At any rate, I am not entirely sure what Development 2.0 means but it does remind me of the now old and obsolete e-development (among many other e’s). In a way all this renaming and reinvention of old categories into new words (not concepts) has been driven by technological determinism. But that is separate topic of discussion.
Being that as it may, the latest proposal from the Development 2.0 is to have an online course explaining to all of us, regular human beings struggling with the daily in and outs of work in UNDP, the real meaning and benefits of this idea (or concept?). The messages posted in this regards are here. Here are my comments which I posted there.
I fully agree with you. Before the “2.0” syndrome hit us a few years ago, we had the “e” syndrome which was as simple as the former. Just add “e” before anything we do and there you go. Back then, we even discussed e-development as a “new” development area. And the WB even created a e-development unit which, needless to say, has now morphed back into development (not sure if they have also added the 2.0). At any date, UNDP core niche is Human Development so if we take the metaphor that far we should now speak of HR 2.0…

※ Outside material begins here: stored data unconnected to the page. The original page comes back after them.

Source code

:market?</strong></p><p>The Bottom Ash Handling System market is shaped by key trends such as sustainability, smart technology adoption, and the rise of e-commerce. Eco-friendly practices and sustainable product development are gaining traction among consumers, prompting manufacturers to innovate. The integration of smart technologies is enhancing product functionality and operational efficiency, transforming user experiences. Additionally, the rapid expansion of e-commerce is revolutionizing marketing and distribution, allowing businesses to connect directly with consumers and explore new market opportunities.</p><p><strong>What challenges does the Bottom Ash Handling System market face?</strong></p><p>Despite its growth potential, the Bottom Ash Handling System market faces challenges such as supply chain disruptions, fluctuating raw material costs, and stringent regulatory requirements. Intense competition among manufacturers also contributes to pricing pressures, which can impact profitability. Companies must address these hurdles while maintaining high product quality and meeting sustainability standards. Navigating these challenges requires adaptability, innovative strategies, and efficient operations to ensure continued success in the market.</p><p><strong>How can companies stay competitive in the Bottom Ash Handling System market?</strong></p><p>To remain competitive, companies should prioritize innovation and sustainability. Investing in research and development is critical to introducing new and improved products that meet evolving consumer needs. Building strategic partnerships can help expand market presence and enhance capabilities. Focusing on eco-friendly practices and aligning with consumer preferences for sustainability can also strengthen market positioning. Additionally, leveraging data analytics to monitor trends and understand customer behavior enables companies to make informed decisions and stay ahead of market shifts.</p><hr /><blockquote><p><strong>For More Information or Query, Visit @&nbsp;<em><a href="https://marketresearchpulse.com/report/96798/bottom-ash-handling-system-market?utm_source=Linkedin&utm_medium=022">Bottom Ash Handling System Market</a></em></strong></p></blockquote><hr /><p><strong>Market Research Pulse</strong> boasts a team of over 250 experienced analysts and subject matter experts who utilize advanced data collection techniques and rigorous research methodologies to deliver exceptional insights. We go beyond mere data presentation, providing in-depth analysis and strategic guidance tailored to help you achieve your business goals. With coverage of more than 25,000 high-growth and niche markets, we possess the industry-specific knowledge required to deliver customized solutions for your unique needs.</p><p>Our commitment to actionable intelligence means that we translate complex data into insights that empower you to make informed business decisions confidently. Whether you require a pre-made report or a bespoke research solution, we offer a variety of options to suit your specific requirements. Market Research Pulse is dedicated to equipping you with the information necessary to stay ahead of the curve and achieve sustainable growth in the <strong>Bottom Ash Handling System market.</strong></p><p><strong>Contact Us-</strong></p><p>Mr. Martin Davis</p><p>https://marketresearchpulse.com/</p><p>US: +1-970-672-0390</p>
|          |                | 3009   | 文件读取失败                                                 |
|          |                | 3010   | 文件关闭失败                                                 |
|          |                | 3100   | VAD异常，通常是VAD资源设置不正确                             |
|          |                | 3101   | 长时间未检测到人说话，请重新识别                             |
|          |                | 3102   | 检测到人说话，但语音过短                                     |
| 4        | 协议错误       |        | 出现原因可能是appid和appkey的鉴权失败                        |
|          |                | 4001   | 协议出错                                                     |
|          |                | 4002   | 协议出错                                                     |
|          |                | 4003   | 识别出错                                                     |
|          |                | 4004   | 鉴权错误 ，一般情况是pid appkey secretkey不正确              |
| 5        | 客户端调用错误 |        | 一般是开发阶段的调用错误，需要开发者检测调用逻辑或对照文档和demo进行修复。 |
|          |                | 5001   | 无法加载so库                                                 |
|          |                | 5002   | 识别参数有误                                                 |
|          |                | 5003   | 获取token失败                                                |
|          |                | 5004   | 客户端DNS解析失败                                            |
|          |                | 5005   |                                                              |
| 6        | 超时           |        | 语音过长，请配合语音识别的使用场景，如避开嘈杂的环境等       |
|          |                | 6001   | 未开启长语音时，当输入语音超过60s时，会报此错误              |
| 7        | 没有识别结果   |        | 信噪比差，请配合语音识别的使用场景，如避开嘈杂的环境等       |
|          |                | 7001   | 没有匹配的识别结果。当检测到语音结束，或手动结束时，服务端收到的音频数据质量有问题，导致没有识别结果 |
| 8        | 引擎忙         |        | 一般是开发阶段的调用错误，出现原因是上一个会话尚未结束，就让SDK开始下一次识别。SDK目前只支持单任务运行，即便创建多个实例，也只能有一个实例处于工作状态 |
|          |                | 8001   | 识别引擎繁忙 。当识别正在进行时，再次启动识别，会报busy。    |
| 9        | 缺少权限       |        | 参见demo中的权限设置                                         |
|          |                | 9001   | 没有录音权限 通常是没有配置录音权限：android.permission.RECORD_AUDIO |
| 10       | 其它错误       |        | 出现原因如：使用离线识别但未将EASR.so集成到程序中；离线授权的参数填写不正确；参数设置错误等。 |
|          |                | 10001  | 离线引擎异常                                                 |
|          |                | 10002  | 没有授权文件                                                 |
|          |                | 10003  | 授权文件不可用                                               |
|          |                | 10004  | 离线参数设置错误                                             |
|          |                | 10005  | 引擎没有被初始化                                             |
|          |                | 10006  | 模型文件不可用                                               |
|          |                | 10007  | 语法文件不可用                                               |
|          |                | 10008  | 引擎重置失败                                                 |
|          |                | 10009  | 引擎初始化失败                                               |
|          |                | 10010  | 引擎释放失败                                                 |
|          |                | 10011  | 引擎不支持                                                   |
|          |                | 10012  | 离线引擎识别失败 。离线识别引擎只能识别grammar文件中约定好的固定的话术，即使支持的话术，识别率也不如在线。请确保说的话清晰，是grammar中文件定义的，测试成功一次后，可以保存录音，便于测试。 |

We should not forget that ICTs are just a means. a powerful one indeed, but still a means. We should not try to add yet another priority to UNDP staff that already are working more than full-time. What we need to is is to help them enhance what they currently do (after all, all of us in UNDP work on “development” 1.0., 2.0 or 10.1!) using the new technologies -and not limited only to social networks. Using more “techie” jargon to attract the non-techie UNDP crowd (the vast majority of UNDP staff BTW) will back fire. Maybe that is partly why TWs has had as such a slow uptake… 🙁
In addition, I think we should also distinguish between our own internal corporate work and the policy advise and programme support we offer to COs. While we can surely use the northern base social networks for our own PR and communications, it will be very difficult to ask our national counterparts in government to use platforms based in foreign countries subject to the laws of those countries and on which many of us have NO saying whatsoever on the way they are run and managed. There is a huge GOVERNANCE issue here that needs to be addressed.
Finally, as you are aware UNDP has been doing ICT for Development since the early 1990s. We should certainly try to build on that work to build on the knowledge we have created so far and avoid repeating the some of the mistakes of the past. We need to continue to build our institutional knowledge and that is where these platforms are essential.”